E chissà cosa sarebbe successo se allora, Silvio Berlusconi, ultimo premier italiano eletto dai cittadini, avesse avuto la consapevolezza del complotto messo in piedi ai suoi danni e la forza ed il coraggio per appellarsi al popolo di fronte a quello che stava succedendo; purtroppo pessimi consiglieri lo convinsero a scelte suicide come appoggiare il governo Monti e rieleggere Napolitano, la vera Quinta Colonna della Trojka in Italia.

LA DEMOCRAZIA È UN LUSSO ANTIQUATO?
Il progetto di aggiramento della volontà popolare è una costante dei disegni egemonici dei padroni dell’Europa.
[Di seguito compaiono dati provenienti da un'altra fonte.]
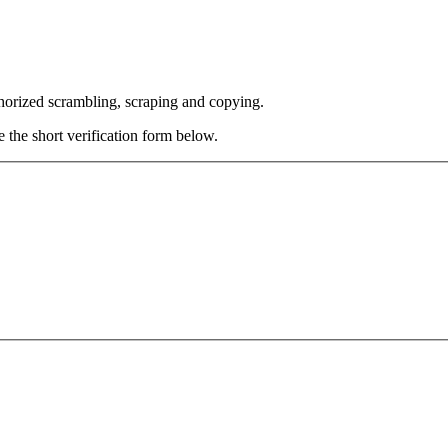
thorized scrambling, scraping and copying.
e the short verification form below.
Sempre nel 2011, di fronte alla violenta crisi dell’euro e dei debiti sovrani, sul Financial Times, la Bibbia dei circoli finanziari, si potevano leggere editoriali in cui si affermava che la democrazia è “un lusso antiquato” che le élite europee non possono più permettersi; e sull’Economist, altro “house organ” dei banchieri, affermazioni tipo: le decisioni non possono più essere legate ai tempi e alle questioni di 17 parlamenti nazionali”, un messaggio chiaro sullo svuotamento delle sovranità rappresentative, progetto che Mario Draghi annuncia di perseguire senza peli sulla lingua, come spiegammo in questo articolo.

D’altro canto, bisogna capirli: ogni volta che i cittadini europei sono chiamati ad esprimersi, i piani e le strategie costruite nelle segrete stanze degli eurocrati di Bruxelles e dei banchieri di Francoforte rischiano di saltare.
Per questo loro fanno di tutto per evitare che la democrazia si esprima.
Per questo il referendum greco ha un valore simbolicamente superiore alle conseguenze economiche e politiche: è il sano ritorno alla democrazia sovrana contro la loro finta democrazia dei badanti.